Robin Burkin, Kaitlyn’s other sister, said for her part watching Apodaca sitting in front of the computer in a cell in the Lea County Correctional Facility, she was surprised to see how ordinary he is. 

“I kind of expected to see a monster, but you could walk among us and nobody would know,” Burkin said. “You just are indescribably unmemorable.”

Althea Oakeley (Courtesy APD)

For his part, Oakeley’s father asked Judge Cindy Leos to read the letter they had written to Apodaca for them. The family declined an interview request.

“You chose to attack our daughter Althea—sister, family and friend and had no remorse for 33 years,” Leos read. “You don’t deserve any kind of leniency … We want the maximum penalty and having you sit in prison and relive the nightmare you have put us through.”

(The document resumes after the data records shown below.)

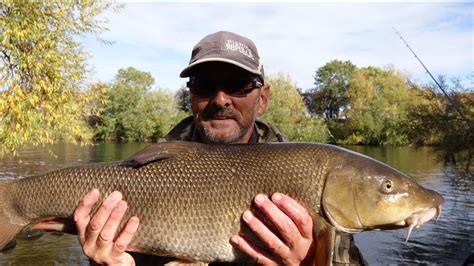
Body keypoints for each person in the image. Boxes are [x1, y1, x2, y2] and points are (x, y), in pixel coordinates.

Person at [73, 31, 363, 265]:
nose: (221, 99)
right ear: (191, 97)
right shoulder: (146, 171)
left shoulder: (312, 177)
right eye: (205, 84)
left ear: (262, 99)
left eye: (238, 84)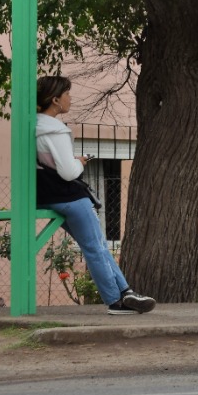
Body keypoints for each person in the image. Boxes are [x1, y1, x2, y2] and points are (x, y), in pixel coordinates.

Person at [36, 75, 155, 315]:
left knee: (96, 245)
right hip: (69, 197)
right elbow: (68, 172)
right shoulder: (55, 130)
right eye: (67, 94)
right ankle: (116, 300)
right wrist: (79, 162)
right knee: (96, 247)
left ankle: (126, 293)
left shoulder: (34, 126)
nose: (71, 98)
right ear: (56, 99)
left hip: (46, 194)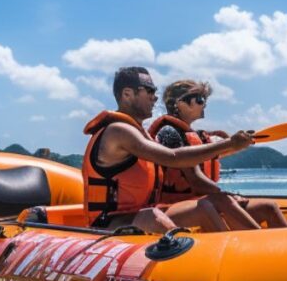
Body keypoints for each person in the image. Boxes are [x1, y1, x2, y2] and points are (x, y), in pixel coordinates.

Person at [81, 67, 254, 233]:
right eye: (149, 90)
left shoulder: (141, 134)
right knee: (151, 216)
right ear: (127, 94)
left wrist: (228, 145)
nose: (155, 98)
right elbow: (173, 157)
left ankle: (242, 250)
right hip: (107, 222)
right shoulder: (118, 131)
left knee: (206, 206)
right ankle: (186, 251)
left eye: (155, 91)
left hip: (141, 213)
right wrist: (229, 144)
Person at [149, 80, 287, 229]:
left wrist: (242, 142)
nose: (204, 105)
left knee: (268, 207)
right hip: (173, 207)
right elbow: (196, 180)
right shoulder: (169, 134)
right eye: (200, 100)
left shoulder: (195, 136)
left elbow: (220, 149)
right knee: (223, 201)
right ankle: (255, 244)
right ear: (181, 103)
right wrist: (228, 195)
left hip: (203, 202)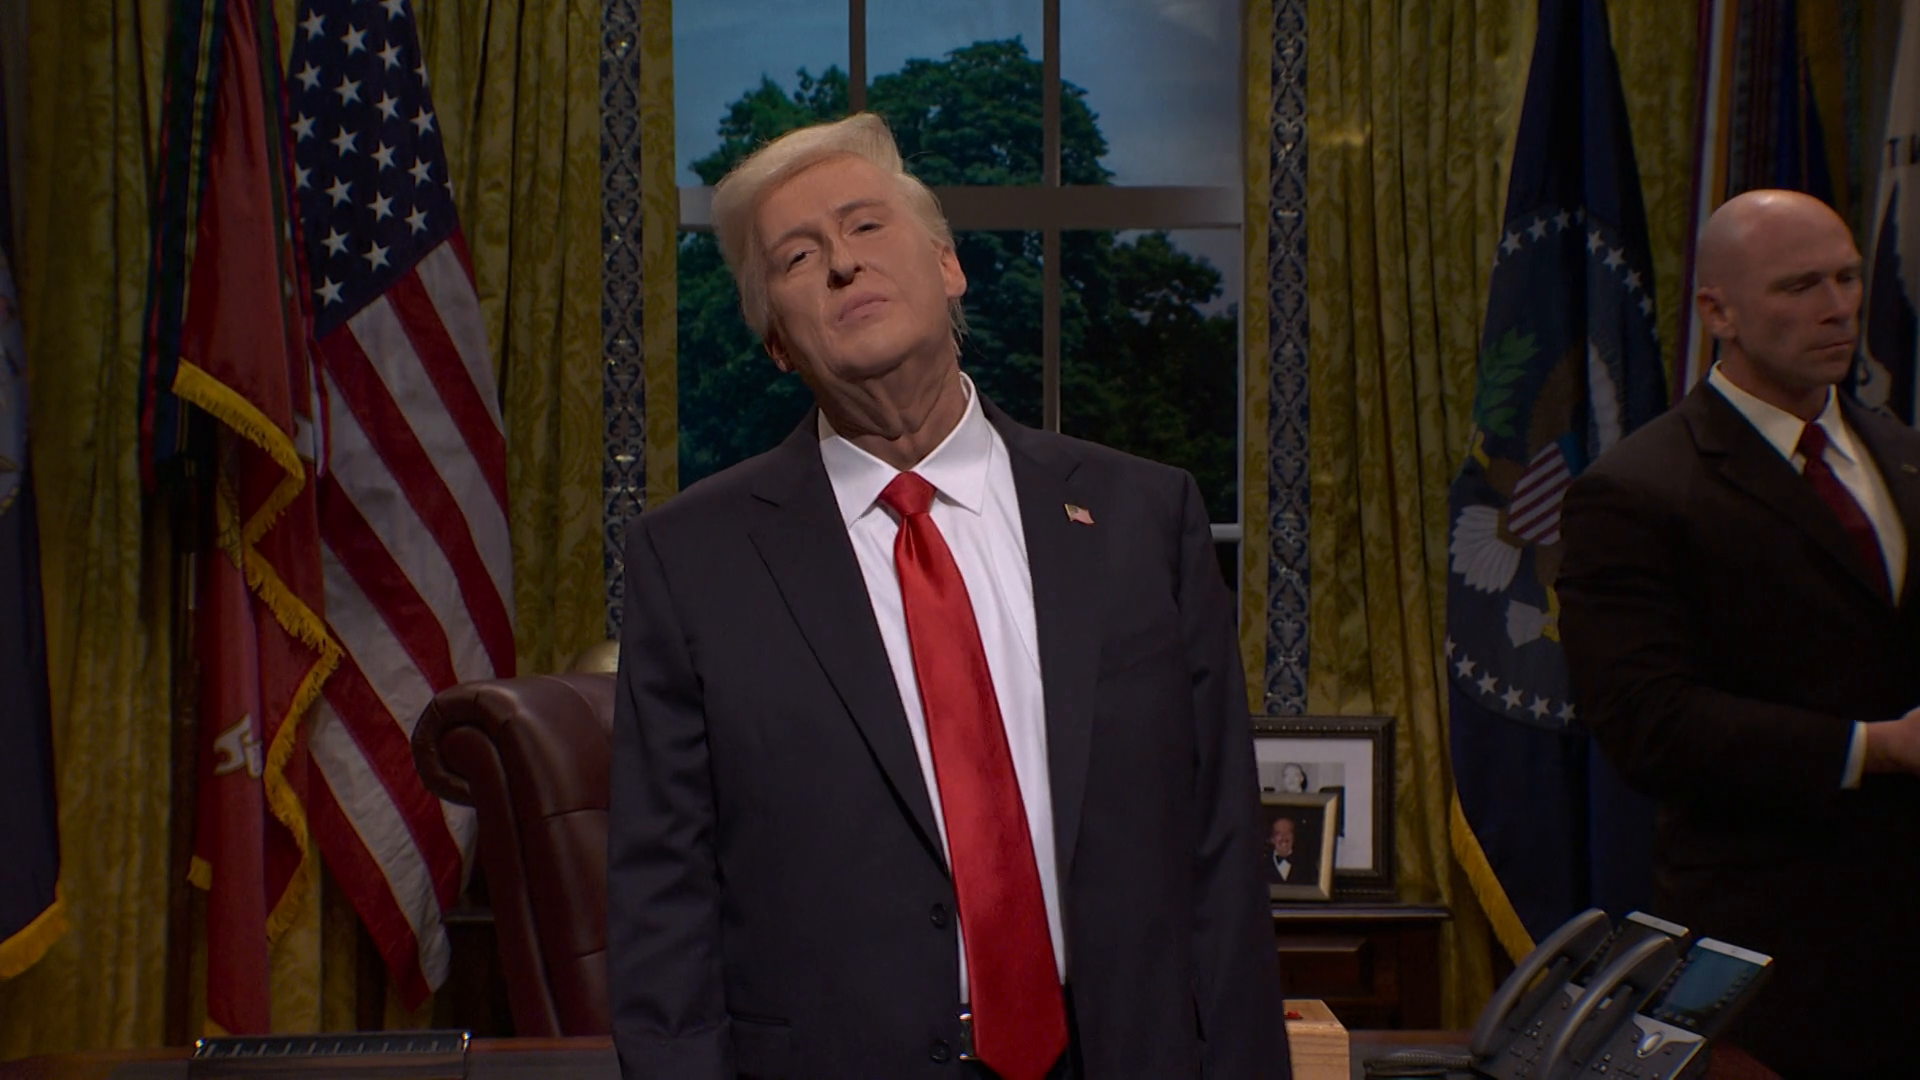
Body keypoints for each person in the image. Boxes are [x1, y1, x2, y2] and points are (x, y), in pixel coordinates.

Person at [607, 113, 1287, 1080]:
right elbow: (662, 907)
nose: (843, 263)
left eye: (865, 225)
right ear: (776, 345)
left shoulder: (1143, 515)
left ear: (948, 265)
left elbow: (1221, 852)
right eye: (798, 256)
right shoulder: (692, 563)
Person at [1558, 188, 1920, 1077]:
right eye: (1800, 286)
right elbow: (1647, 722)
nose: (1838, 308)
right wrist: (1874, 748)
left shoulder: (1906, 456)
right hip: (1775, 967)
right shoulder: (1639, 490)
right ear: (1717, 312)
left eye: (1847, 277)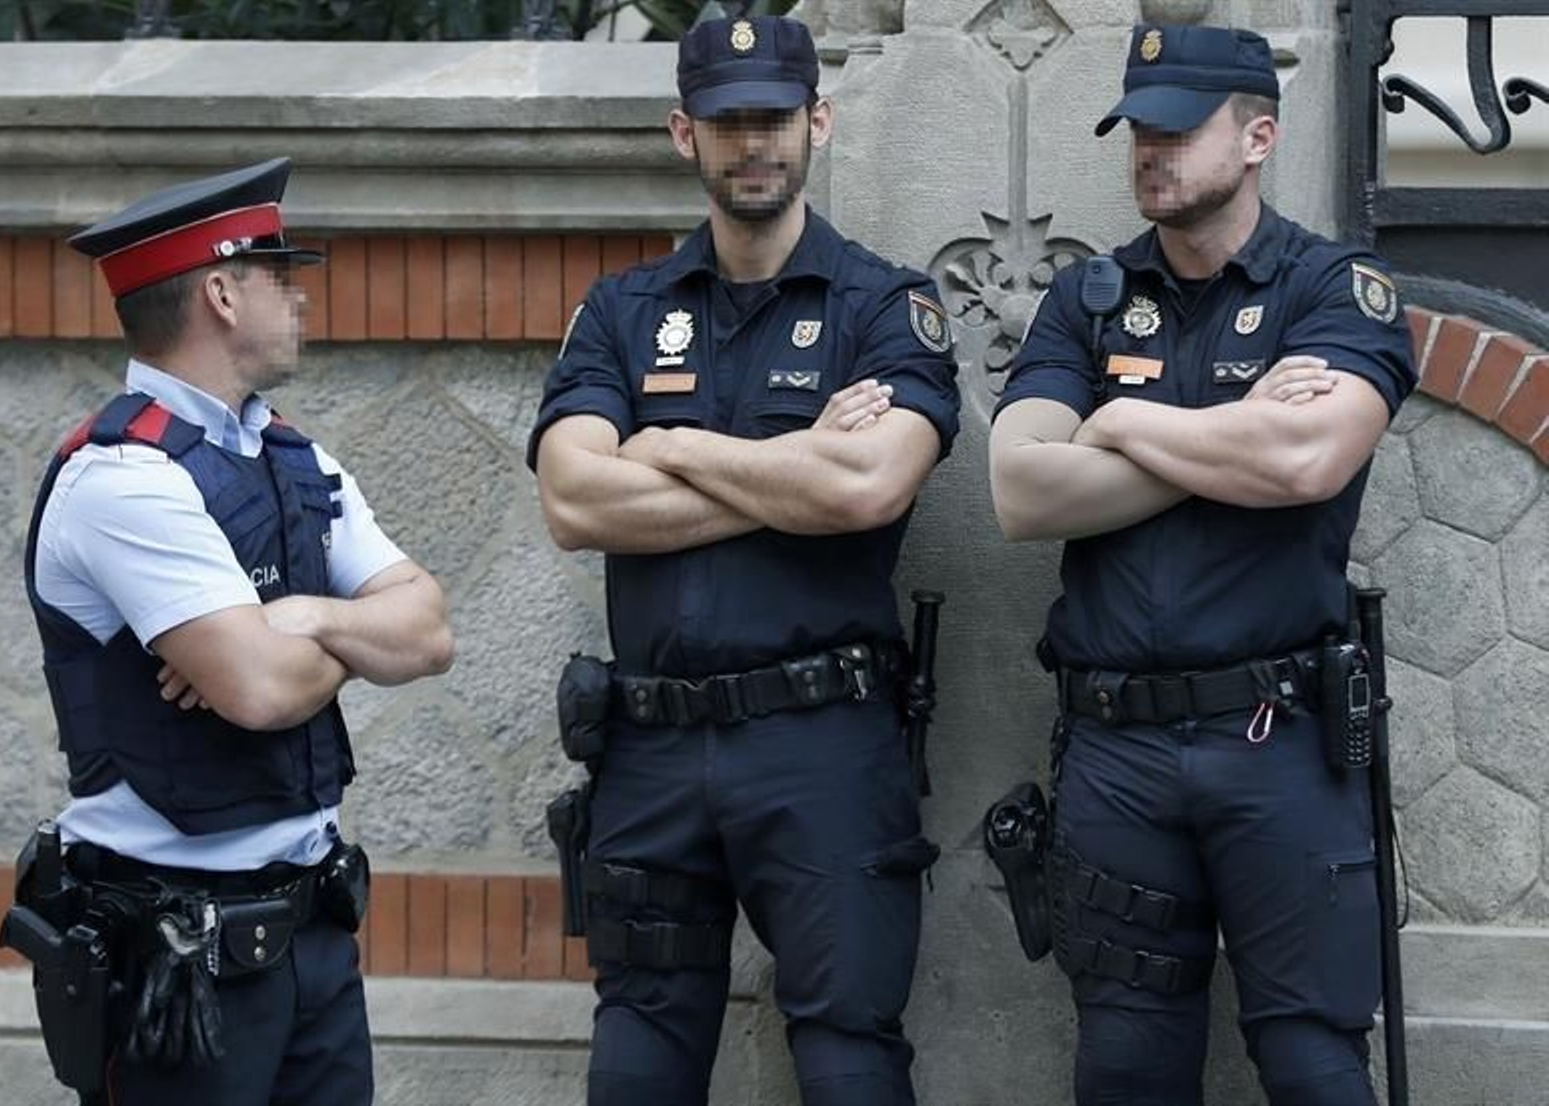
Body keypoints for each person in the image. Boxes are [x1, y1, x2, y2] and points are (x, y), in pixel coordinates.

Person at [529, 15, 960, 1106]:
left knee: (849, 1057)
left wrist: (674, 446)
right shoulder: (623, 312)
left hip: (820, 745)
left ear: (816, 120)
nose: (752, 143)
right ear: (686, 133)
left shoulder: (882, 305)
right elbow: (575, 497)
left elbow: (866, 487)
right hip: (651, 754)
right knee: (634, 1064)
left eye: (773, 116)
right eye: (727, 122)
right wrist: (790, 465)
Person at [988, 24, 1416, 1106]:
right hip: (1115, 748)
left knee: (1315, 1063)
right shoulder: (1085, 300)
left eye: (1177, 129)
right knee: (1126, 1065)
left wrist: (1117, 421)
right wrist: (1217, 424)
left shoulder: (1333, 289)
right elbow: (1021, 489)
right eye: (1138, 128)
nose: (1150, 151)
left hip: (1277, 739)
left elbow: (1307, 456)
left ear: (1258, 135)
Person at [20, 158, 454, 1106]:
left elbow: (428, 631)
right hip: (179, 961)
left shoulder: (291, 455)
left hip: (313, 934)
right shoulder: (122, 480)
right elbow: (256, 692)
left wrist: (304, 618)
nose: (299, 296)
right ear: (221, 291)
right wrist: (339, 640)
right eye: (279, 275)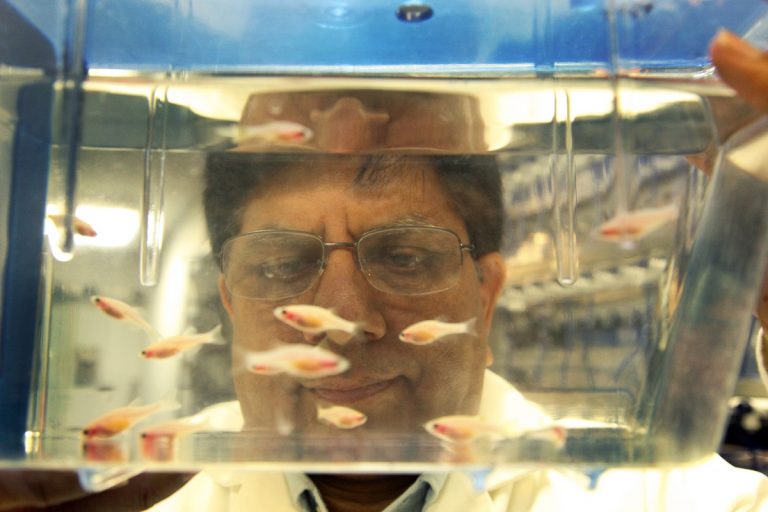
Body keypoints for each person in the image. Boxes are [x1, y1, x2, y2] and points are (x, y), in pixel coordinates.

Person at [2, 29, 768, 512]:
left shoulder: (660, 495)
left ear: (488, 292)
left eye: (404, 256)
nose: (348, 320)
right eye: (282, 265)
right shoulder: (127, 486)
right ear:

Four men from Martineztown

There is another person in the city who has been anxiously awaiting news on the case. He checks the TV stations regularly, looking for answers. 

Juvenal Escobedo has started painting in the past couple years, taking up a hobby from his youth. (Courtesy of Juvenal Escobedo)

Juvenal Escobedo was 21 years old when he and three other young men from his Martineztown neighborhood were arrested and charged with killing Kaitlyn Arquette. Shortly after the charges were announced it was revealed that one of the accused had actually been locked up in the Juvenile Detention Center at the time of the shooting. 

Still, the then-District Attorney proceeded with the case against Escobedo and his friend Miguel Garcia and they were indicted on murder charges. The case was dismissed 18-months later but the damage was done. 

Escobedo, now 55, told City Desk ABQ that before he was wrongfully arrested he had been hoping to maybe open up a mechanic shop, or become a police officer. But the fallout from the case, and the publicity surrounding it, changed the trajectory of his life. Duncan’s book mentions his name throughout as one of the main suspects in the case.

“Everything just fell down the drain,” he said, adding that he was hesitant to tell people his full name and it was impossible to get the kind of jobs he wanted. 

When Apodaca was arrested in 2021, it brought up all the bad memories, Escobedo said, and for the past couple of years he has been kept awake at night worrying that he will be dragged into the fray again somehow.

“It just hits back hard: what I went through, what the police put me through for no reason,” he said. “I have no idea why. I still don’t know how my name got involved.”

In the past two years, Escobedo’s first grandchild was born. And he began painting again, returning to a hobby he had in high school, but hadn’t pursued in decades. 

After hearing that Apodaca pleaded guilty Thursday afternoon, Escobedo said he’s still trying to process the whole thing. He said he’s glad Arquette and her mother can now rest in peace.

“I want reparation, I want to know who involved me, I want part of the book earnings,” he said. “Just a lot going through my head, I want to know it’s for real.”